**Your task**
Copy exactly the lines from the start of the data below through the one that carries "ring mcp: (130, 218)", and only those.

**Saved data entries**
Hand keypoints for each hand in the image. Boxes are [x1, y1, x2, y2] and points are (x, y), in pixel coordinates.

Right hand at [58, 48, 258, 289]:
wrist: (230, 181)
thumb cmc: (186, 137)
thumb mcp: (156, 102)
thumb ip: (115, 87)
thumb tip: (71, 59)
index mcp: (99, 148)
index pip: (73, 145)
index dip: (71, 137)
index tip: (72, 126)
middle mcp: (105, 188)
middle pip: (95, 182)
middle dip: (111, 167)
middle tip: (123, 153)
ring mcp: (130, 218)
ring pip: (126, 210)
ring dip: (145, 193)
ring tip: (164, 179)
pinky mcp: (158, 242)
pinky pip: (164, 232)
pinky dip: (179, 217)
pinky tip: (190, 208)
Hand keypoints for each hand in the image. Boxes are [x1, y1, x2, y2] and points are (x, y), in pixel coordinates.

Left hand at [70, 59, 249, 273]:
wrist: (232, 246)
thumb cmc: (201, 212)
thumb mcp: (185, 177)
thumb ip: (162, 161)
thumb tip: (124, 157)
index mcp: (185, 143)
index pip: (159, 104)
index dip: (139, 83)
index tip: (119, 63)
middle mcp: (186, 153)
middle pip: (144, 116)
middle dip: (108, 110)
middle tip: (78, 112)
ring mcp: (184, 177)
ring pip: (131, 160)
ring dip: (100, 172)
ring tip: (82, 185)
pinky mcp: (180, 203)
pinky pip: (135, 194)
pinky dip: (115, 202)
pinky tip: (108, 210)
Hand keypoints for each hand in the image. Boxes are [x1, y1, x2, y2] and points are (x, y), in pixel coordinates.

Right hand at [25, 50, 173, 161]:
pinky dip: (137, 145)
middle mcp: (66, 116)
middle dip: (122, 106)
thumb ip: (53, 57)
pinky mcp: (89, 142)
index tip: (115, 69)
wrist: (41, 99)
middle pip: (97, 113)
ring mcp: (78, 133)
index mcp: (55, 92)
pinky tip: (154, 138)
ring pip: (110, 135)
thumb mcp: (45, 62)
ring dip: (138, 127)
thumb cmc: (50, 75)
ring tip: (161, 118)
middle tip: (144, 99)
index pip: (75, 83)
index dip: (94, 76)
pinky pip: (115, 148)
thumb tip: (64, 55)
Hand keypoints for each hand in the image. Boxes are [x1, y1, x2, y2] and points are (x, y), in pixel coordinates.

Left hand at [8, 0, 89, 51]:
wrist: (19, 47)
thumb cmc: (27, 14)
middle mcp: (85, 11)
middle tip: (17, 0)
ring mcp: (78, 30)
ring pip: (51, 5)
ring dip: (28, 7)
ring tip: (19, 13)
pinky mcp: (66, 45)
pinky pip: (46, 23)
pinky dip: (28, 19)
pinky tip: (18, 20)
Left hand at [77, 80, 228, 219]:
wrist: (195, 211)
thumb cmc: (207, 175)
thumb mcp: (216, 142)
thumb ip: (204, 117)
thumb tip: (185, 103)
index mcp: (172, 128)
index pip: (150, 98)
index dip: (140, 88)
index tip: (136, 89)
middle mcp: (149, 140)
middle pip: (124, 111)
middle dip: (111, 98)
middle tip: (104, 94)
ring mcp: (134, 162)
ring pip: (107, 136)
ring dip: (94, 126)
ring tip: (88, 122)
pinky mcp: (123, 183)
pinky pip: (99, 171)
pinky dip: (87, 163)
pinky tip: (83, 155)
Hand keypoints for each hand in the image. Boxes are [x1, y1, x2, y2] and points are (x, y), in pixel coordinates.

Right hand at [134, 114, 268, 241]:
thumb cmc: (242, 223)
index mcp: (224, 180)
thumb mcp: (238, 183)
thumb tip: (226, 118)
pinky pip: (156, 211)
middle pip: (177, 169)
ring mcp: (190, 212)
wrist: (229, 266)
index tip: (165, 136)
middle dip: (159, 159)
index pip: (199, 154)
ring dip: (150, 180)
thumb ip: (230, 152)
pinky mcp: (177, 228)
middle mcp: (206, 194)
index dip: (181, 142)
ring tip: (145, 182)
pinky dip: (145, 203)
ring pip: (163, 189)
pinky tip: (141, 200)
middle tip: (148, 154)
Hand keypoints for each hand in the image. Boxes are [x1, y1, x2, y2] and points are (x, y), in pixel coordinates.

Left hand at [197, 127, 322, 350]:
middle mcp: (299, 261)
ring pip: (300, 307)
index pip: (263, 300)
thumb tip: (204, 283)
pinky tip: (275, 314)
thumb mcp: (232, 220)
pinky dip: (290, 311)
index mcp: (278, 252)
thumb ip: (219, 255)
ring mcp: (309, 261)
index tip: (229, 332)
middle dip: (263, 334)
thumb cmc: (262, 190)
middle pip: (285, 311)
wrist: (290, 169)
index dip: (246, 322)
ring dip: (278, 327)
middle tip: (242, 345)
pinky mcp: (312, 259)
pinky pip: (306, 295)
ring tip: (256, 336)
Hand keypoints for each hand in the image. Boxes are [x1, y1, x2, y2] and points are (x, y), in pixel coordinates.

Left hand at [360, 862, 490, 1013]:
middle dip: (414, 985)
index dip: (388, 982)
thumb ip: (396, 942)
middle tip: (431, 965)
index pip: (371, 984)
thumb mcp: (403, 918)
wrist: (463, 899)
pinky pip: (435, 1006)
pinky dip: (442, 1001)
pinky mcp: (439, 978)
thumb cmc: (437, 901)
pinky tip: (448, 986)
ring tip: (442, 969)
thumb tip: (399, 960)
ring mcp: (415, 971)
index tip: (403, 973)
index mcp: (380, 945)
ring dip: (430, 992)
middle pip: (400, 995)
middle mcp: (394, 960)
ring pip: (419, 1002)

**Solved exercise**
Hand keypoints for each hand in the image. Boxes are [x1, y1, x2, y2] and points are (x, y), in pixel coordinates.

Right hand at [58, 48, 258, 289]:
wrist: (230, 181)
thumb cmc: (186, 137)
thumb mcp: (156, 102)
thumb ip: (115, 87)
thumb tip: (71, 59)
index mcp: (99, 148)
index pip: (73, 145)
index dip: (71, 137)
index tip: (72, 126)
middle mcp: (105, 188)
middle pip: (95, 182)
middle dip: (111, 167)
middle tip: (123, 153)
ring mcp: (130, 218)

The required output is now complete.